━━ Given entries ━━

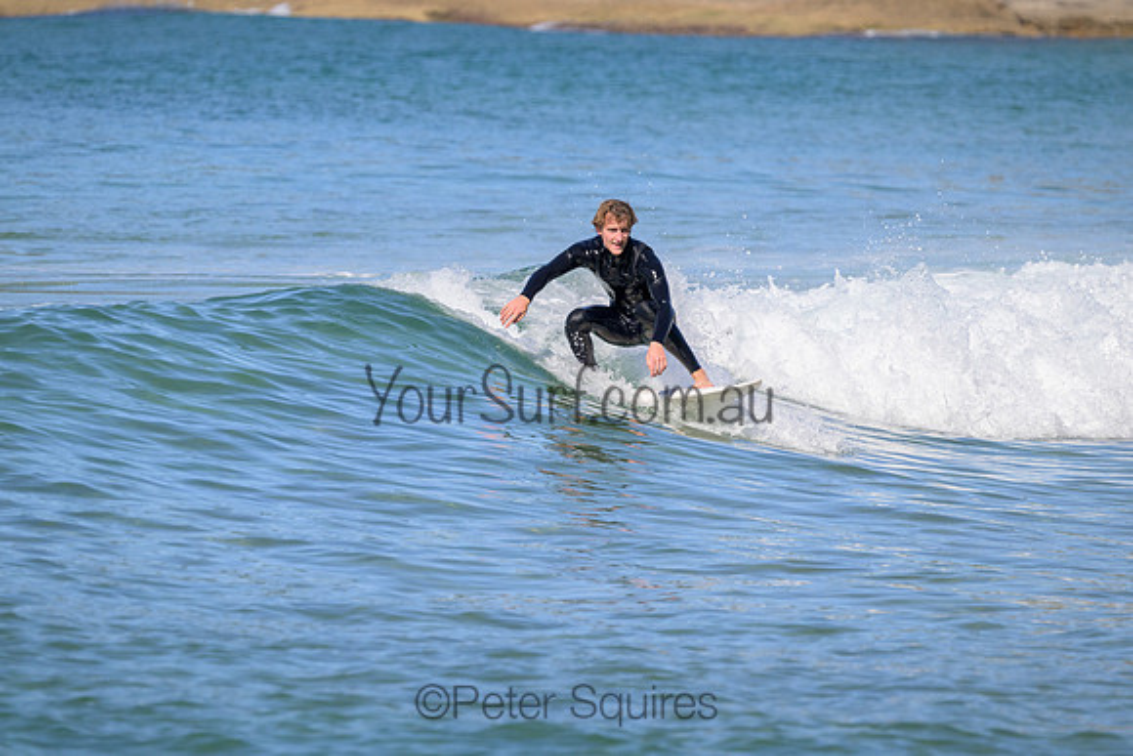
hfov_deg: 3.9
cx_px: 566
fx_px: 16683
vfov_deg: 2.6
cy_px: 378
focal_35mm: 530
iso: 900
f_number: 10
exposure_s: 1/2000
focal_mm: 530
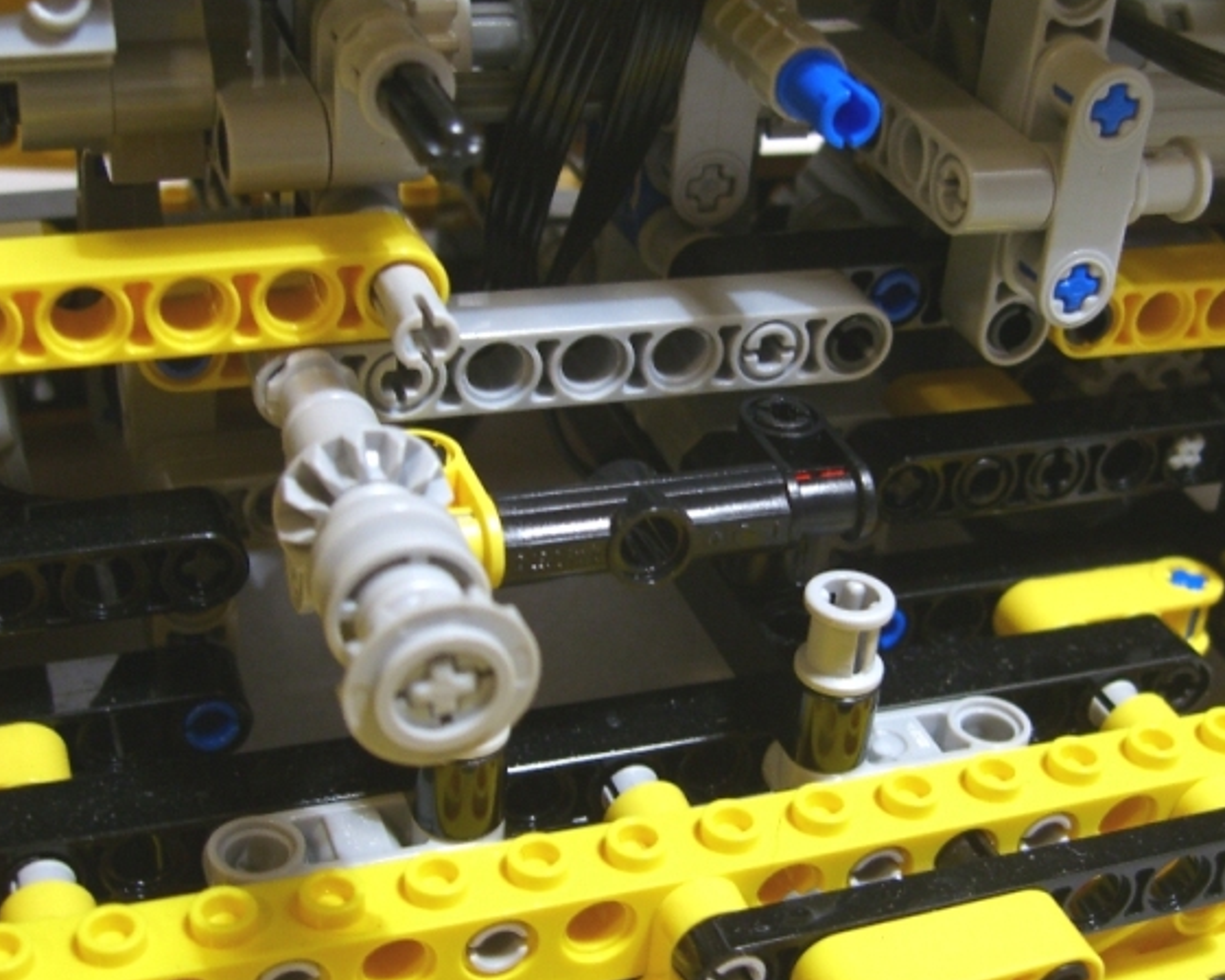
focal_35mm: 53
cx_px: 687
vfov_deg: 28.6
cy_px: 510
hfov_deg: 35.3
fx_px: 1922
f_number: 2.8
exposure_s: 1/8
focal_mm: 7.9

━━━

- _Description of the task_
Set down all the lines above exactly as they appear, with no pictures.

- _Output of the task_
hfov_deg: 3.9
cx_px: 566
fx_px: 16683
vfov_deg: 2.6
cy_px: 378
focal_35mm: 530
iso: 900
f_number: 10
exposure_s: 1/2000
focal_mm: 530
focal_35mm: 53
cx_px: 687
vfov_deg: 28.6
cy_px: 510
hfov_deg: 35.3
fx_px: 1922
f_number: 2.8
exposure_s: 1/8
focal_mm: 7.9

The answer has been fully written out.